Extracted data entries –
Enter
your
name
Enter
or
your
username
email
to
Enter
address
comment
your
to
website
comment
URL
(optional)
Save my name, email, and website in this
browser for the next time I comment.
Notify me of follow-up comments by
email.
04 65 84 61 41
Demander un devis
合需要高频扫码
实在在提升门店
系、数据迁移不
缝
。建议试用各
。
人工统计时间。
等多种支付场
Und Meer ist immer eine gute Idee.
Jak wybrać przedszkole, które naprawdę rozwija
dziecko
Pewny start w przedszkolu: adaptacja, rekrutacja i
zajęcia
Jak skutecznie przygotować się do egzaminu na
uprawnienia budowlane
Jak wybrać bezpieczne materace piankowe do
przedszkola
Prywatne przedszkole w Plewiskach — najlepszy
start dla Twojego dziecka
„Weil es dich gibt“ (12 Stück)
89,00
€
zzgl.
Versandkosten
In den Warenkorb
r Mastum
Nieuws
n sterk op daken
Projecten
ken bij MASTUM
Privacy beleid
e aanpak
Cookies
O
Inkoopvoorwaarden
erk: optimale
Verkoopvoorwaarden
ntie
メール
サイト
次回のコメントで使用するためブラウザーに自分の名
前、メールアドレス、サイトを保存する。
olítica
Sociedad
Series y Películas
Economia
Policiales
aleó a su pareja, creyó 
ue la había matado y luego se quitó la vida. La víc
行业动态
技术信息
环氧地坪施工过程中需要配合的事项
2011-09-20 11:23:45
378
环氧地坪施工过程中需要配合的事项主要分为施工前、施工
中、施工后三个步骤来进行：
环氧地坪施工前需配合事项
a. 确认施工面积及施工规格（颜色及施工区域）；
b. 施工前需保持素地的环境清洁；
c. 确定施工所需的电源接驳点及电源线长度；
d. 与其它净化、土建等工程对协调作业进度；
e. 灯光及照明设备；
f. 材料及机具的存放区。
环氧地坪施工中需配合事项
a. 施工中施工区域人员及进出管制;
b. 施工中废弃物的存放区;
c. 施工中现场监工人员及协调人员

Exercise aim – Reproduce the records word for word, from the first line through the line containing "前、メールアドレス、サイトを保存する。", with that line included.

Written response –
Enter
your
name
Enter
or
your
username
email
to
Enter
address
comment
your
to
website
comment
URL
(optional)
Save my name, email, and website in this
browser for the next time I comment.
Notify me of follow-up comments by
email.
04 65 84 61 41
Demander un devis
合需要高频扫码
实在在提升门店
系、数据迁移不
缝
。建议试用各
。
人工统计时间。
等多种支付场
Und Meer ist immer eine gute Idee.
Jak wybrać przedszkole, które naprawdę rozwija
dziecko
Pewny start w przedszkolu: adaptacja, rekrutacja i
zajęcia
Jak skutecznie przygotować się do egzaminu na
uprawnienia budowlane
Jak wybrać bezpieczne materace piankowe do
przedszkola
Prywatne przedszkole w Plewiskach — najlepszy
start dla Twojego dziecka
„Weil es dich gibt“ (12 Stück)
89,00
€
zzgl.
Versandkosten
In den Warenkorb
r Mastum
Nieuws
n sterk op daken
Projecten
ken bij MASTUM
Privacy beleid
e aanpak
Cookies
O
Inkoopvoorwaarden
erk: optimale
Verkoopvoorwaarden
ntie
メール
サイト
次回のコメントで使用するためブラウザーに自分の名
前、メールアドレス、サイトを保存する。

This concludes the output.